(Supplied records)
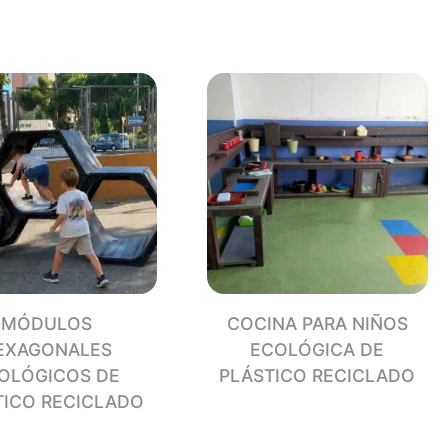
ICO
CLADO
dad
MÓDULOS
COCINA PARA NIÑOS
EXAGONALES
ECOLÓGICA DE
OLÓGICOS DE
PLÁSTICO RECICLADO
TICO RECICLADO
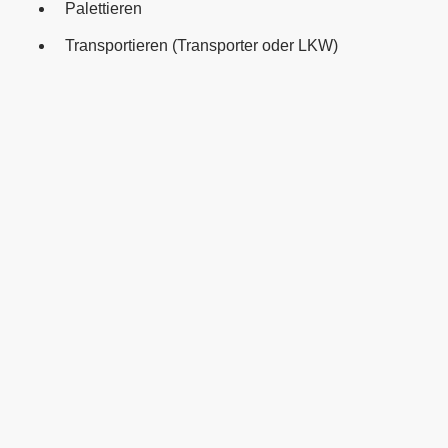
Palettieren
Transportieren (Transporter oder LKW)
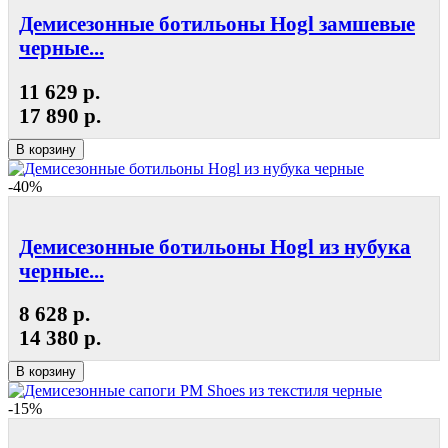
Демисезонные ботильоны Hogl замшевые
черные...
11 629 р.
17 890 р.
В корзину
-40%
Демисезонные ботильоны Hogl из нубука
черные...
8 628 р.
14 380 р.
В корзину
-15%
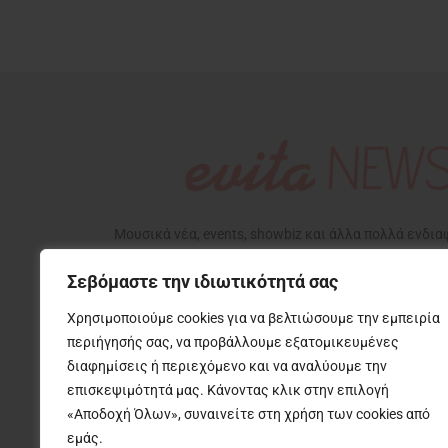
Μουσικά νέα, events, showbiz και άλλα πολλά ενδι
που αφορούν την ζωή μας, με την υπογραφή της Εβίτ
Σεβόμαστε την ιδιωτικότητά σας
Χρησιμοποιούμε cookies για να βελτιώσουμε την εμπειρία
περιήγησής σας, να προβάλλουμε εξατομικευμένες
διαφημίσεις ή περιεχόμενο και να αναλύουμε την
επισκεψιμότητά μας. Κάνοντας κλικ στην επιλογή
«Αποδοχή Όλων», συναινείτε στη χρήση των cookies από
εμάς.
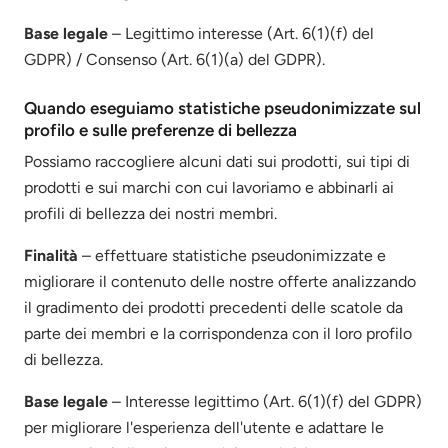
Base legale
– Legittimo interesse (Art. 6(1)(f) del
GDPR) / Consenso (Art. 6(1)(a) del GDPR).
Quando eseguiamo statistiche pseudonimizzate sul
profilo e sulle preferenze di bellezza
Possiamo raccogliere alcuni dati sui prodotti, sui tipi di
prodotti e sui marchi con cui lavoriamo e abbinarli ai
profili di bellezza dei nostri membri.
Finalità
– effettuare statistiche pseudonimizzate e
migliorare il contenuto delle nostre offerte analizzando
il gradimento dei prodotti precedenti delle scatole da
parte dei membri e la corrispondenza con il loro profilo
di bellezza.
Base legale
– Interesse legittimo (Art. 6(1)(f) del GDPR)
per migliorare l'esperienza dell'utente e adattare le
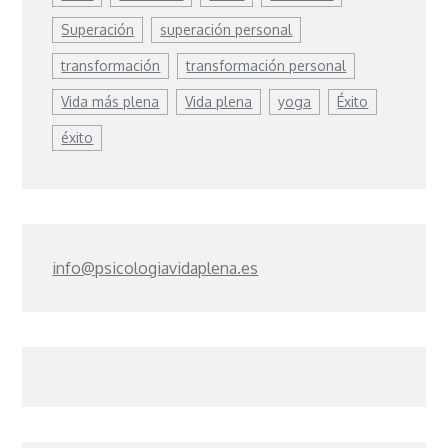
Superación
superación personal
transformación
transformación personal
Vida más plena
Vida plena
yoga
Éxito
éxito
info@psicologiavidaplena.es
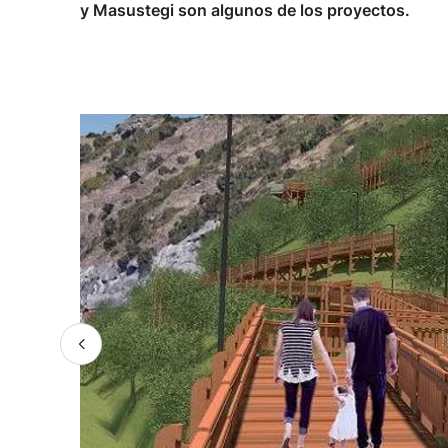
y Masustegi son algunos de los proyectos.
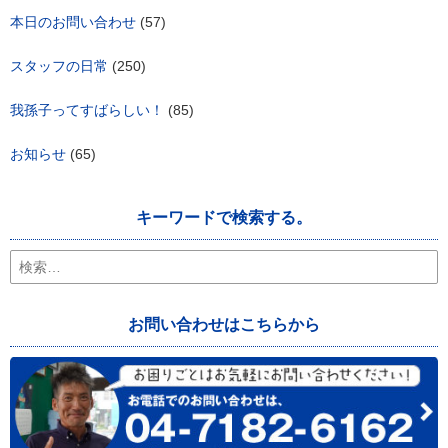
本日のお問い合わせ
(57)
スタッフの日常
(250)
我孫子ってすばらしい！
(85)
お知らせ
(65)
キーワードで検索する。
検
索:
お問い合わせはこちらから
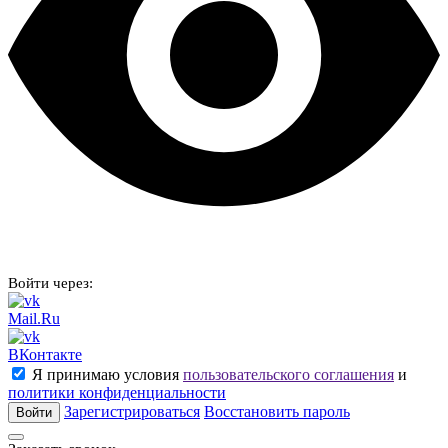
Войти через:
Mail.Ru
ВКонтакте
Я принимаю условия
пользовательского соглашения
и
политики конфиденциальности
Зарегистрироваться
Восстановить пароль
Войти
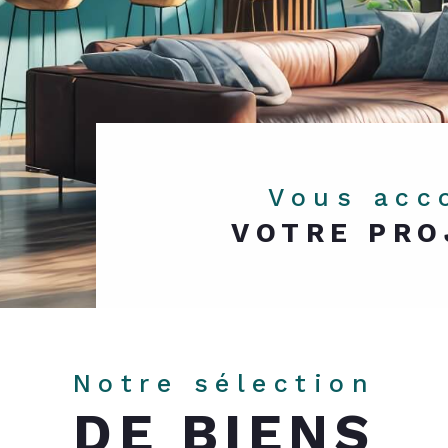
Vous ac
VOTRE PRO
Notre sélection
DE BIENS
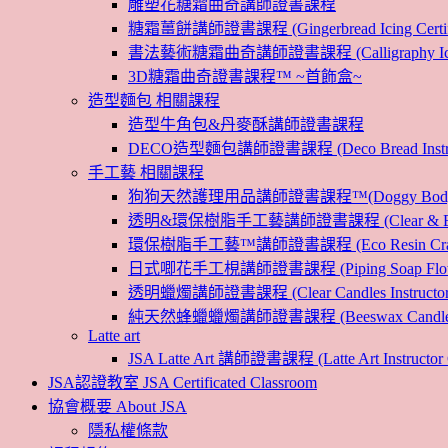
雕塑花糖霜曲奇講師證書課程
糖霜薑餅講師證書課程 (Gingerbread Icing Certific
書法藝術糖霜曲奇講師證書課程 (Calligraphy Icin
3D糖霜曲奇證書課程™ ~首飾盒~
造型麵包 相關課程
造型牛角包&丹麥酥講師證書課程
DECO造型麵包講師證書課程 (Deco Bread Instruct
手工藝 相關課程
狗狗天然護理用品講師證書課程™(Doggy Body 
透明&環保樹脂手工藝講師證書課程 (Clear & Eco
環保樹脂手工藝™講師證書課程 (Eco Resin Craf
日式唧花手工梘講師證書課程 (Piping Soap Flower In
透明蠟燭講師證書課程 (Clear Candles Instructor 
純天然蜂蠟蠟燭講師證書課程 (Beeswax Candles Inst
Latte art
JSA Latte Art 講師證書課程 (Latte Art Instructor 
JSA認證教室 JSA Certificated Classroom
協會概要 About JSA
隱私權條款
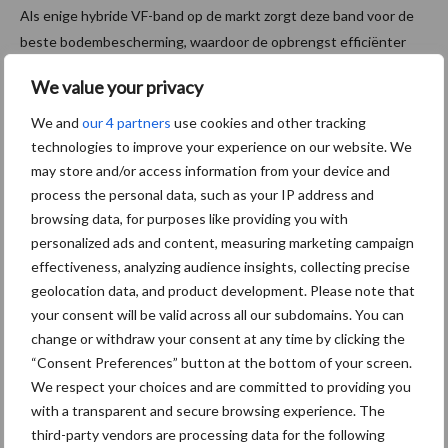
Als enige hybride VF-band op de markt zorgt deze band voor de
beste bodembescherming, waardoor de opbrengst efficiënter
wordt. “Deze band biedt 40 procent meer draagvermogen bij
We value your privacy
standaard bandenspanning of 40 procent lagere druk bij
standaard belasting van de banden, wat leidt tot een betere
We and
our 4 partners
use cookies and other tracking
efficiëntie,” zegt Ole Baek, Vice President North & West bij
technologies to improve your experience on our website. We
may store and/or access information from your device and
YOHT.
process the personal data, such as your IP address and
Bron:
Yokohama
browsing data, for purposes like providing you with
personalized ads and content, measuring marketing campaign
Aanbevolen voor jou! tractorbanden
effectiveness, analyzing audience insights, collecting precise
geolocation data, and product development. Please note that
Juiste bandenspanning
your consent will be valid across all our subdomains. You can
levert meetbare
change or withdraw your consent at any time by clicking the
brandstofbesparing op bij
“Consent Preferences” button at the bottom of your screen.
transportwerk
We respect your choices and are committed to providing you
with a transparent and secure browsing experience. The
third-party vendors are processing data for the following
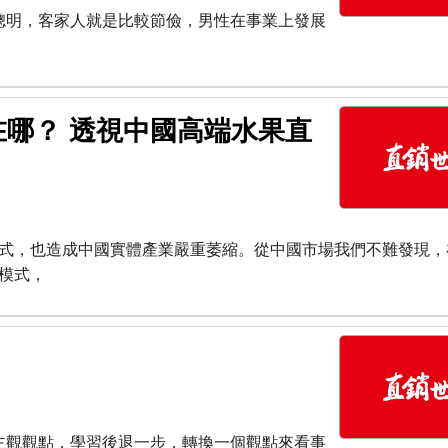
聰明，客家人就是比較節儉，男性在事業上發展
哪？ 透視中國高端水果直
式，也造成中國實體產業嚴重萎縮。從中國市場我們不難發現，
模式，
主觀觀點，學習後退一步，轉換一個觀點來看事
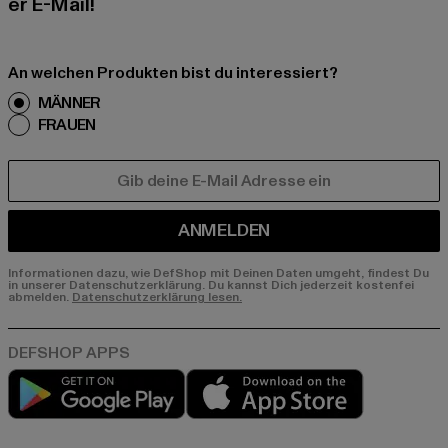
er E-Mail!
An welchen Produkten bist du interessiert?
MÄNNER
FRAUEN
E-MAIL
ANMELDEN
Informationen dazu, wie DefShop mit Deinen Daten umgeht, findest Du
in unserer Datenschutzerklärung. Du kannst Dich jederzeit kostenfei
abmelden.
Datenschutzerklärung lesen.
Play market
App store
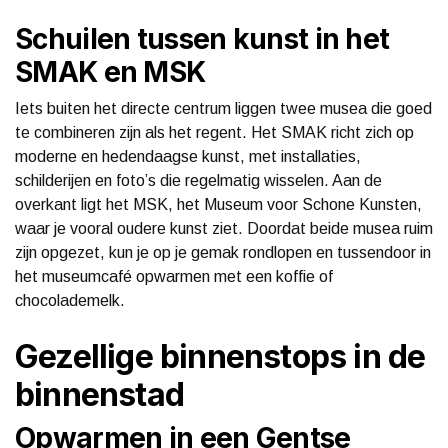
Schuilen tussen kunst in het
SMAK en MSK
Iets buiten het directe centrum liggen twee musea die goed
te combineren zijn als het regent. Het SMAK richt zich op
moderne en hedendaagse kunst, met installaties,
schilderijen en foto’s die regelmatig wisselen. Aan de
overkant ligt het MSK, het Museum voor Schone Kunsten,
waar je vooral oudere kunst ziet. Doordat beide musea ruim
zijn opgezet, kun je op je gemak rondlopen en tussendoor in
het museumcafé opwarmen met een koffie of
chocolademelk.
Gezellige binnenstops in de
binnenstad
Opwarmen in een Gentse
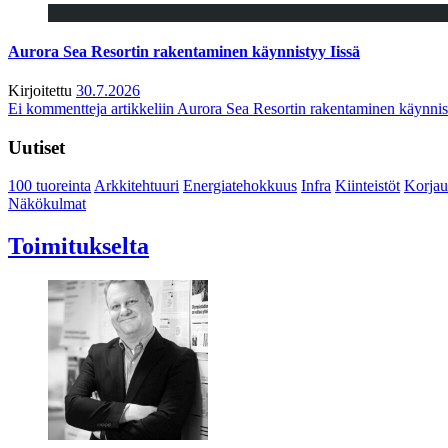
Aurora Sea Resortin rakentaminen käynnistyy Iissä
Kirjoitettu
30.7.2026
Ei kommentteja
artikkeliin Aurora Sea Resortin rakentaminen käynnis
Uutiset
100 tuoreinta
Arkkitehtuuri
Energiatehokkuus
Infra
Kiinteistöt
Korjau
Näkökulmat
Toimitukselta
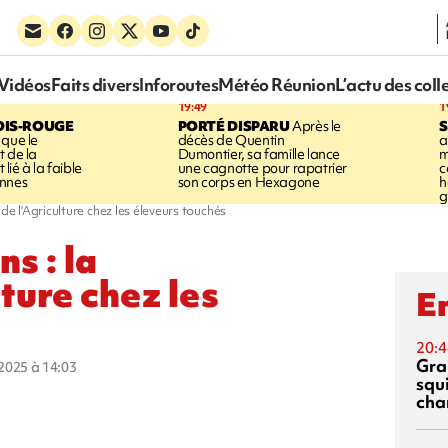
Vidéos
Faits divers
Inforoutes
Météo Réunion
L’actu des coll
19:49
1
OIS-ROUGE
PORTÉ DISPARU
Après le
S
 que le
décès de Quentin
a
t de la
Dumontier, sa famille lance
m
ié à la faible
une cagnotte pour rapatrier
c
annes
son corps en Hexagone
h
g
de l'Agriculture chez les éleveurs touchés
s : la
lture chez les
En
20:4
Gra
t 2025 à 14:03
squ
cha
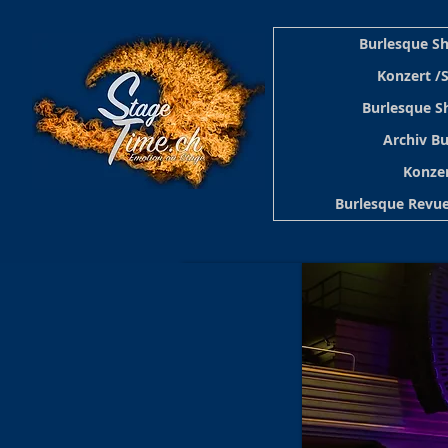
Burlesque S
Konzert /
Burlesque S
Archiv B
Konzer
Burlesque Revue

(What is expected) Return the text of every entry above, reproducing each line precisely as it appears, and omit the pictures from your answer.

(Answer to the exercise)
ICO
CLADO
dad
MÓDULOS
COCINA PARA NIÑOS
EXAGONALES
ECOLÓGICA DE
OLÓGICOS DE
PLÁSTICO RECICLADO
TICO RECICLADO
Palettieren
Transportieren (Transporter oder LKW)
Демисезонные ботильоны Hogl замшевые
черные...
11 629 р.
17 890 р.
В корзину
-40%
Демисезонные ботильоны Hogl из нубука
черные...
8 628 р.
14 380 р.
В корзину
-15%
Μουσικά νέα, events, showbiz και άλλα πολλά ενδι
που αφορούν την ζωή μας, με την υπογραφή της Εβίτ
Σεβόμαστε την ιδιωτικότητά σας
Χρησιμοποιούμε cookies για να βελτιώσουμε την εμπειρία
περιήγησής σας, να προβάλλουμε εξατομικευμένες
διαφημίσεις ή περιεχόμενο και να αναλύουμε την
επισκεψιμότητά μας. Κάνοντας κλικ στην επιλογή
«Αποδοχή Όλων», συναινείτε στη χρήση των cookies από
εμάς.
Base legale
– Legittimo interesse (Art. 6(1)(f) del
GDPR) / Consenso (Art. 6(1)(a) del GDPR).
Quando eseguiamo statistiche pseudonimizzate sul
profilo e sulle preferenze di bellezza
Possiamo raccogliere alcuni dati sui prodotti, sui tipi di
prodotti e sui marchi con cui lavoriamo e abbinarli ai
profili di bellezza dei nostri membri.
Finalità
– effettuare statistiche pseudonimizzate e
migliorare il contenuto delle nostre offerte analizzando
il gradimento dei prodotti precedenti delle scatole da
parte dei membri e la corrispondenza con il loro profilo
di bellezza.
Base legale
– Interesse legittimo (Art. 6(1)(f) del GDPR)
per migliorare l'esperienza dell'utente e adattare le
Superación
superación personal
transformación
transformación personal
Vida más plena
Vida plena
yoga
Éxito
éxito
info@psicologiavidaplena.es
y Masustegi son algunos de los proyectos.
本日のお問い合わせ
(57)
スタッフの日常
(250)
我孫子ってすばらしい！
(85)
お知らせ
(65)
キーワードで検索する。
検
索:
お問い合わせはこちらから
Войти через:
Mail.Ru
ВКонтакте
Я принимаю условия
пользовательского соглашения
и
политики конфиденциальности
Зарегистрироваться
Восстановить пароль
Войти
Vous ac
VOTRE PRO
Notre sélection
DE BIENS
雕塑花糖霜曲奇講師證書課程
糖霜薑餅講師證書課程 (Gingerbread Icing Certific
書法藝術糖霜曲奇講師證書課程 (Calligraphy Icin
3D糖霜曲奇證書課程™ ~首飾盒~
造型麵包 相關課程
造型牛角包&丹麥酥講師證書課程
DECO造型麵包講師證書課程 (Deco Bread Instruct
手工藝 相關課程
狗狗天然護理用品講師證書課程™(Doggy Body 
透明&環保樹脂手工藝講師證書課程 (Clear & Eco
環保樹脂手工藝™講師證書課程 (Eco Resin Craf
日式唧花手工梘講師證書課程 (Piping Soap Flower In
透明蠟燭講師證書課程 (Clear Candles Instructor 
純天然蜂蠟蠟燭講師證書課程 (Beeswax Candles Inst
Latte art
JSA Latte Art 講師證書課程 (Latte Art Instructor 
JSA認證教室 JSA Certificated Classroom
協會概要 About JSA
隱私權條款
Als enige hybride VF-band op de markt zorgt deze band voor de
beste bodembescherming, waardoor de opbrengst efficiënter
wordt. “Deze band biedt 40 procent meer draagvermogen bij
We value your privacy
standaard bandenspanning of 40 procent lagere druk bij
standaard belasting van de banden, wat leidt tot een betere
We and
our 4 partners
use cookies and other tracking
efficiëntie,” zegt Ole Baek, Vice President North & West bij
technologies to improve your experience on our website. We
may store and/or access information from your device and
YOHT.
process the personal data, such as your IP address and
Bron:
Yokohama
browsing data, for purposes like providing you with
personalized ads and content, measuring marketing campaign
Aanbevolen voor jou! tractorbanden
effectiveness, analyzing audience insights, collecting precise
geolocation data, and product development. Please note that
Juiste bandenspanning
your consent will be valid across all our subdomains. You can
levert meetbare
change or withdraw your consent at any time by clicking the
brandstofbesparing op bij
“Consent Preferences” button at the bottom of your screen.
transportwerk
We respect your choices and are committed to providing you
with a transparent and secure browsing experience. The
third-party vendors are processing data for the following
聰明，客家人就是比較節儉，男性在事業上發展
哪？ 透視中國高端水果直
式，也造成中國實體產業嚴重萎縮。從中國市場我們不難發現，
模式，
主觀觀點，學習後退一步，轉換一個觀點來看事
er E-Mail!
An welchen Produkten bist du interessiert?
MÄNNER
FRAUEN
E-MAIL
ANMELDEN
Informationen dazu, wie DefShop mit Deinen Daten umgeht, findest Du
in unserer Datenschutzerklärung. Du kannst Dich jederzeit kostenfei
abmelden.
Datenschutzerklärung lesen.
Play market
App store
Schuilen tussen kunst in het
SMAK en MSK
Iets buiten het directe centrum liggen twee musea die goed
te combineren zijn als het regent. Het SMAK richt zich op
moderne en hedendaagse kunst, met installaties,
schilderijen en foto’s die regelmatig wisselen. Aan de
overkant ligt het MSK, het Museum voor Schone Kunsten,
waar je vooral oudere kunst ziet. Doordat beide musea ruim
zijn opgezet, kun je op je gemak rondlopen en tussendoor in
het museumcafé opwarmen met een koffie of
chocolademelk.
Gezellige binnenstops in de
binnenstad
Opwarmen in een Gentse
Aurora Sea Resortin rakentaminen käynnistyy Iissä
Kirjoitettu
30.7.2026
Ei kommentteja
artikkeliin Aurora Sea Resortin rakentaminen käynnis
Uutiset
100 tuoreinta
Arkkitehtuuri
Energiatehokkuus
Infra
Kiinteistöt
Korjau
Näkökulmat
Toimitukselta
Vidéos
Faits divers
Inforoutes
Météo Réunion
L’actu des coll
19:49
1
OIS-ROUGE
PORTÉ DISPARU
Après le
S
 que le
décès de Quentin
a
t de la
Dumontier, sa famille lance
m
ié à la faible
une cagnotte pour rapatrier
c
annes
son corps en Hexagone
h
g
de l'Agriculture chez les éleveurs touchés
s : la
lture chez les
En
20:4
Gra
t 2025 à 14:03
squ
cha
Burlesque S
Konzert /
Burlesque S
Archiv B
Konzer
Burlesque Revue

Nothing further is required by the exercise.